Usai menata bajunya, Galih melangkah keluar dari perusahaan. Pria itu melihat ada sebuah warung kecil tak jauh dari pabrik. Galih segera menuju ke sana.
“Bu, kopi satu.” Pesan Galih pada seorang wanita paruh baya pemilik warung.
“Kopi manis, atau pahit Nak? Pakai s**u?”
“Cukupan saja Bu. Jangan terlalu pahit, dan juga jangan terlalu manis. Kopi saja.” Sahutnya seraya duduk di atas dipan depan warung.
“Kamu itu orang mana Nak? Kok Ibu nggak pernah lihat?”
“Saya tinggal di kaki bukit sana Bu.” Galih menunjuk sebuah gunung yang samar puncaknya bisa dia lihat dari tempat duduknya saat ini.
“Oh, jadi Tole ini merantau?” Tanya wanita itu sambil membawa nampannya masuk ke dalam warung.
“Iya Bu.”
“Kerja di mana Nak?”
“Pabrik Bu, sebagai staf keamanan.”
“Jaga siang?” Tanya wanita itu dengan wajah penasaran.
“Malam Bu.”
“Astaga malam? Hati-hati Nak, sudah seminggu ini tidak ada yang berani melamar kerja di pabrik itu. Apa lagi jaga malam, ini ibu hanya cerita saja. Banyak petugas yang jaga malam celaka saat bekerja, patah tulang, ada yang sampai histeris dan sakit jiwa. Sejak itu kosong, pabrik itu tidak dijaga lagi kalau malam.” Jelasnya pada Galih.
Galih hanya mengangguk seraya menghirup kopi hitam dari cangkirnya.
“Kok nggak melamar di tempat lain saja?” Tanya wanita itu lagi, mendadak wajah wanita itu berubah cemas.
“Nanti Bu, ini baru pertama kali saya bekerja. Mudah-mudahan tidak terjadi apa-apa. Kalau memang bahaya nanti baru saya akan pindah ke tempat lain.” Ujarnya sambil tersenyum.
“Ya sudah, Kamu harus hati-hati di sana nanti.” Ucap wanita itu lagi sambil mengusap lengannya. Galih mengangguk. Pria itu meletakan uang kopinya, lalu meninggalkan warung tersebut.
Galih kembali ke dalam pabrik, pria itu juga merasakan hawa aneh sejak menginjakkan kaki di dalam pabrik.

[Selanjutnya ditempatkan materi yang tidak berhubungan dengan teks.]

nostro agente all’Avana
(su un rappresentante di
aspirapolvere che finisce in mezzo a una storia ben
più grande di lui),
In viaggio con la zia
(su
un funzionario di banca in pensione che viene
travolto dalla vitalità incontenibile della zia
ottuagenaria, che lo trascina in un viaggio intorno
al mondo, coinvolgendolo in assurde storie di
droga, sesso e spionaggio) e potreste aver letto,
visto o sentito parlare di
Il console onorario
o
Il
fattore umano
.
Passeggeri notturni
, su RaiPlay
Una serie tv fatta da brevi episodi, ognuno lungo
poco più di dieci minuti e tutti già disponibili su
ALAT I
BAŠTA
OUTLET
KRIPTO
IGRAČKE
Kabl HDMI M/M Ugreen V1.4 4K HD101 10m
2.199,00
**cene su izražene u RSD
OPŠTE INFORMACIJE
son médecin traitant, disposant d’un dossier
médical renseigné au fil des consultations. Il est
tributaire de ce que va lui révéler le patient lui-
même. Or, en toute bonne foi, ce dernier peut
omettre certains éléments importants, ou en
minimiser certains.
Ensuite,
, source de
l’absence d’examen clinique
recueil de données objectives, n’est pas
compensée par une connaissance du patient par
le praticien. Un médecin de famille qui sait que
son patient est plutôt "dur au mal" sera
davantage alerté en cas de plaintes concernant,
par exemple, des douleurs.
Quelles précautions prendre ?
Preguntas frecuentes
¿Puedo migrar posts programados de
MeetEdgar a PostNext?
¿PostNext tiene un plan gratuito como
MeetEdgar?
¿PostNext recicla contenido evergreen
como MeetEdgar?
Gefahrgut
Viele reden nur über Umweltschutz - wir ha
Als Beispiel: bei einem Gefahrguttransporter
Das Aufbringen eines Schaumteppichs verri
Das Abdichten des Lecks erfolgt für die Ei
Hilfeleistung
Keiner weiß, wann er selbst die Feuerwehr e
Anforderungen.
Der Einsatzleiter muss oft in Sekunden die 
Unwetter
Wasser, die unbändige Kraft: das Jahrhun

“Terlalu banyak.” Gumamnya ketika melihat tumpukan barang di sudut gedung. Beberapa saat kemudian ban bekas menggelinding menuju ke arahnya dari belakang. Ban tersebut bergerak dengan sangat cepat hendak menabrak belakang kaki Galih Arteja.
Galih bisa mendengar gerakannya, pria itu segera mengambil satu langkah ke kanan lalu berputar seratus delapan puluh derajat berporos pada kaki kirinya. Galih secepat kilat menginjak ban yang hampir mengenai kakinya. Ban tersebut berhenti seketika. Mahluk kecil seperti anak-anak, berbadan kurus pucat, urat darahnya terlihat jelas berupa semburat hitam pada sekujur tubuhnya, dengan kedua bola mata putih tanpa kornea. Mahluk itu keluar dari dalam ban. Melihat Galih menginjak ban tersebut mahluk tersebut segera berlari menjauh darinya.